* [Goal] Extract the lines from the start of the records through the line containing "Dot at: (138, 247)", inclusive, and reproduce them verbatim. Omit the pictures from your answer.

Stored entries
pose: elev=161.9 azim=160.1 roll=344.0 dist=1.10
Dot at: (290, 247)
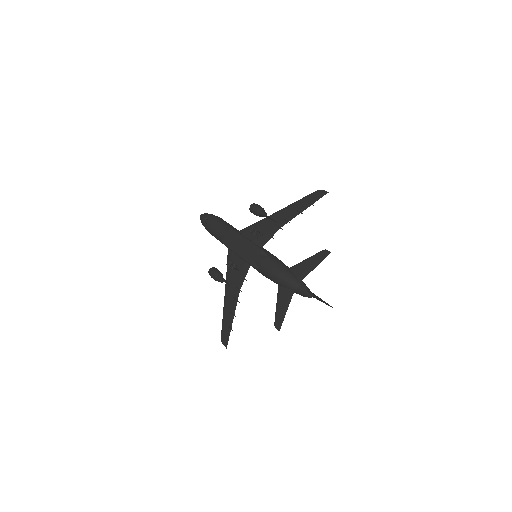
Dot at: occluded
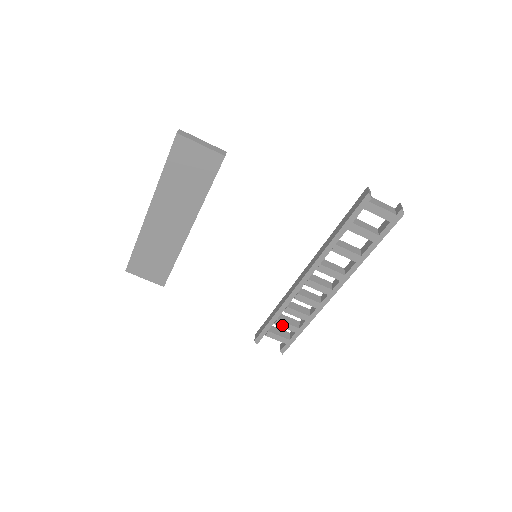
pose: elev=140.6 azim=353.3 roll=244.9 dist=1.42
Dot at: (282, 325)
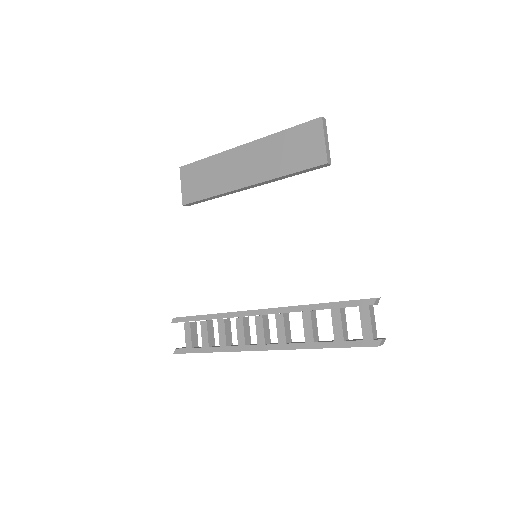
Dot at: (203, 329)
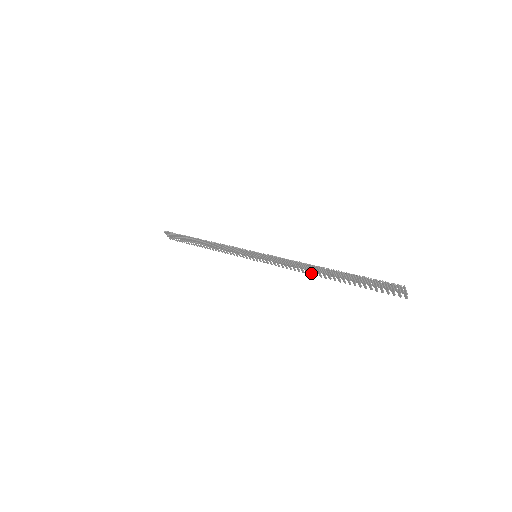
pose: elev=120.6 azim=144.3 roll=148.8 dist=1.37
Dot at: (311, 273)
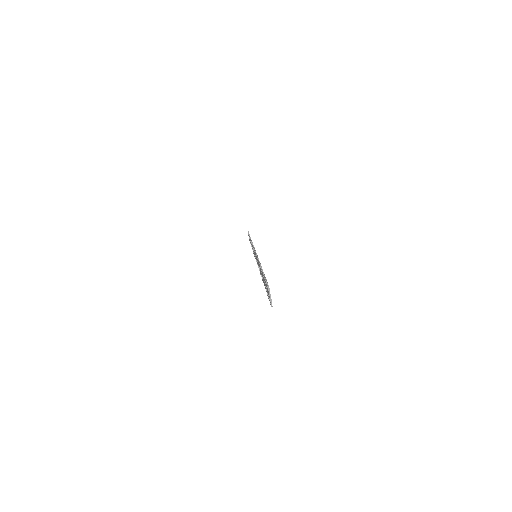
Dot at: (261, 275)
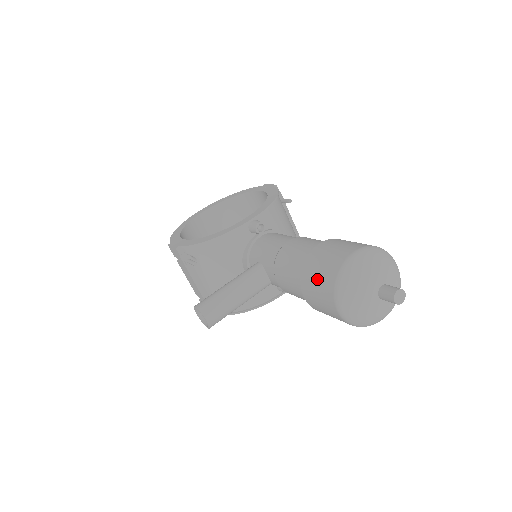
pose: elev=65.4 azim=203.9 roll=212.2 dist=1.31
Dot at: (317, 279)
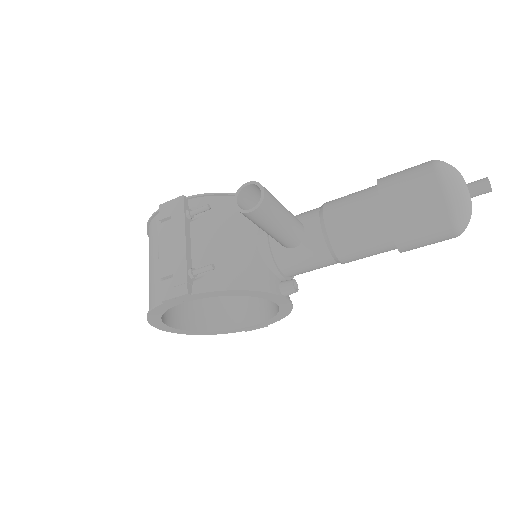
Dot at: (405, 172)
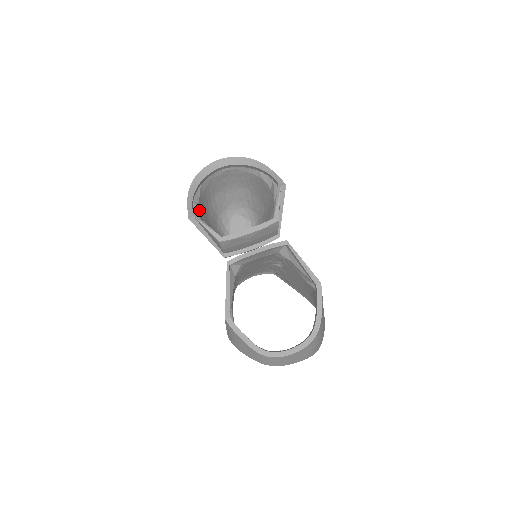
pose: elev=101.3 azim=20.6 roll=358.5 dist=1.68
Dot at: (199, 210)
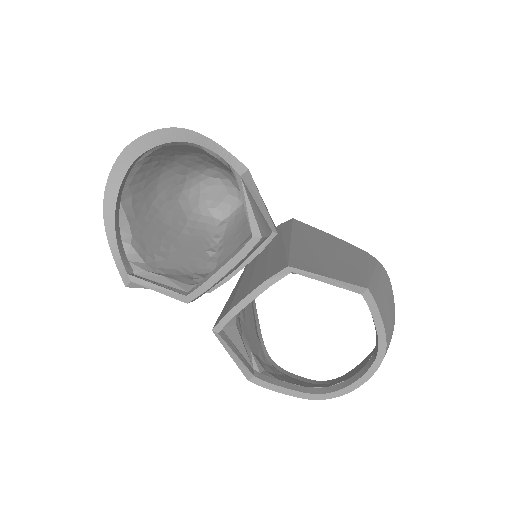
Dot at: (138, 247)
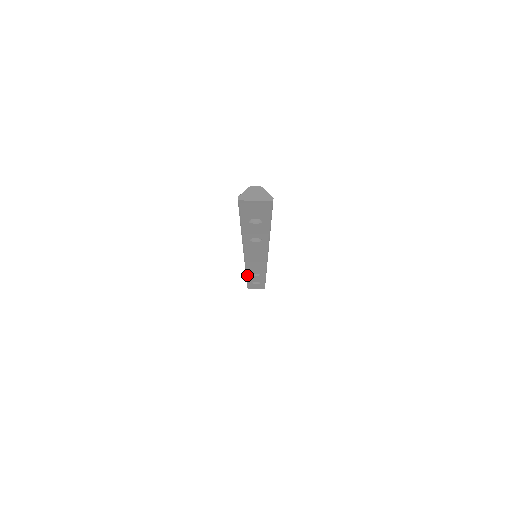
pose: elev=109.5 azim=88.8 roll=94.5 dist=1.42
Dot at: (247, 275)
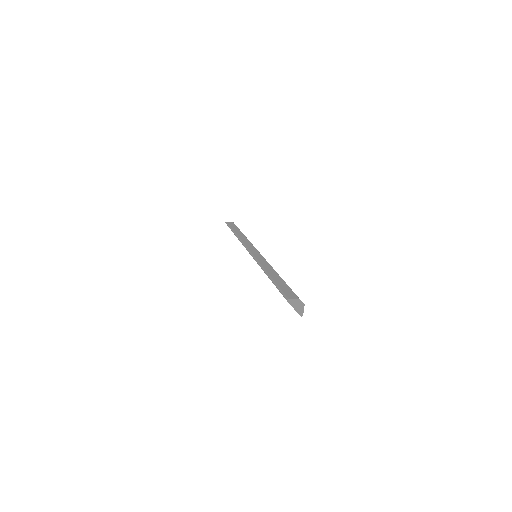
Dot at: occluded
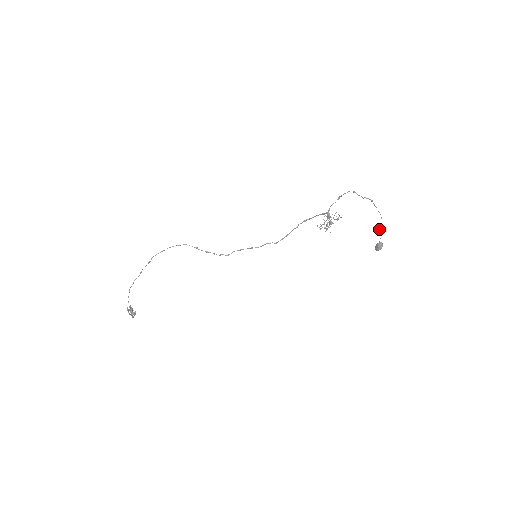
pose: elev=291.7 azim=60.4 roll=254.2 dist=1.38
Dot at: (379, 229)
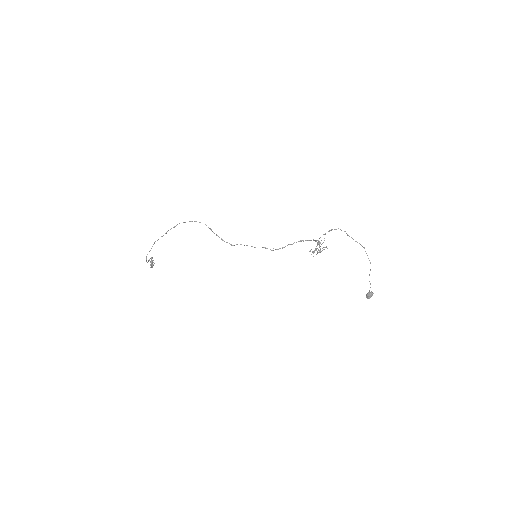
Dot at: occluded
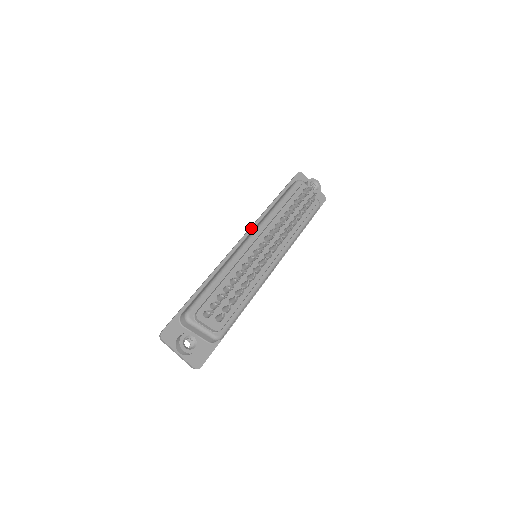
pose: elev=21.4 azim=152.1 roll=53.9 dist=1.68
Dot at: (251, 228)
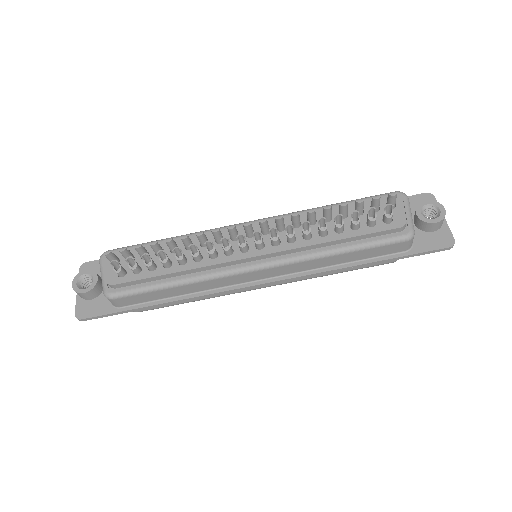
Dot at: occluded
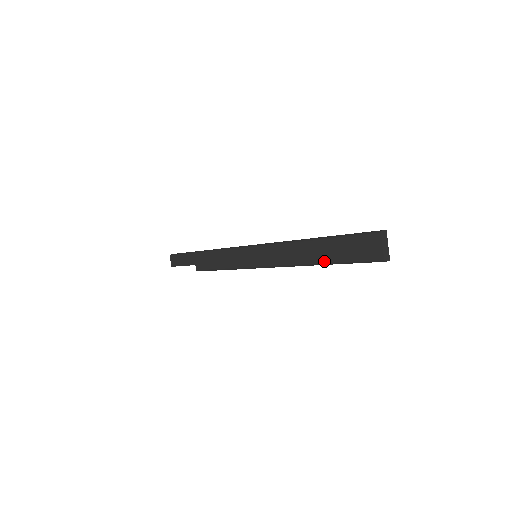
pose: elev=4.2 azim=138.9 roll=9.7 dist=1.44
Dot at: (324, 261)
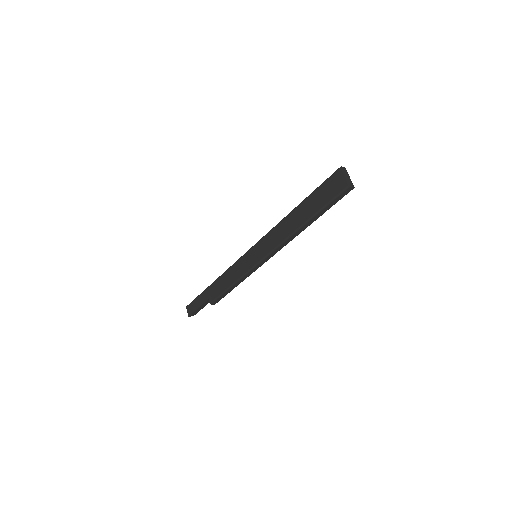
Dot at: (307, 218)
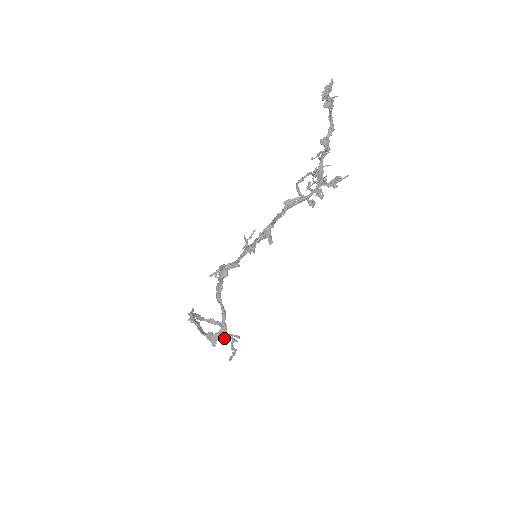
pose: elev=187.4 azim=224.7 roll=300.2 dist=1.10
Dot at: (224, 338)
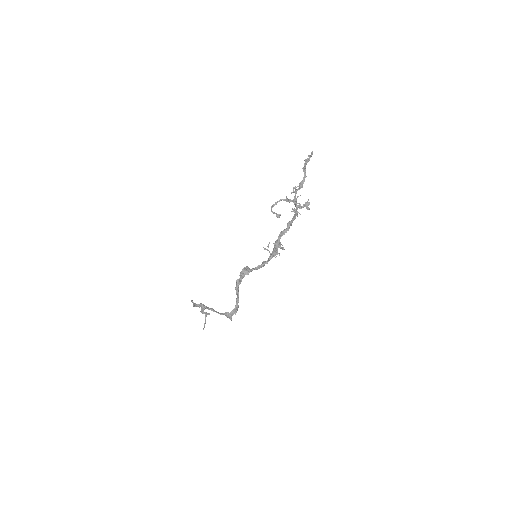
Dot at: (235, 313)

* [Solution for this task]
pose: elev=161.9 azim=160.1 roll=344.0 dist=1.10
Dot at: (290, 247)
Dot at: occluded
pose: elev=140.6 azim=353.3 roll=244.9 dist=1.42
Dot at: (282, 325)
Dot at: (203, 329)
pose: elev=120.6 azim=144.3 roll=148.8 dist=1.37
Dot at: (311, 273)
Dot at: (261, 275)
pose: elev=65.4 azim=203.9 roll=212.2 dist=1.31
Dot at: (317, 279)
Dot at: (405, 172)
pose: elev=101.3 azim=20.6 roll=358.5 dist=1.68
Dot at: (199, 210)
Dot at: (138, 247)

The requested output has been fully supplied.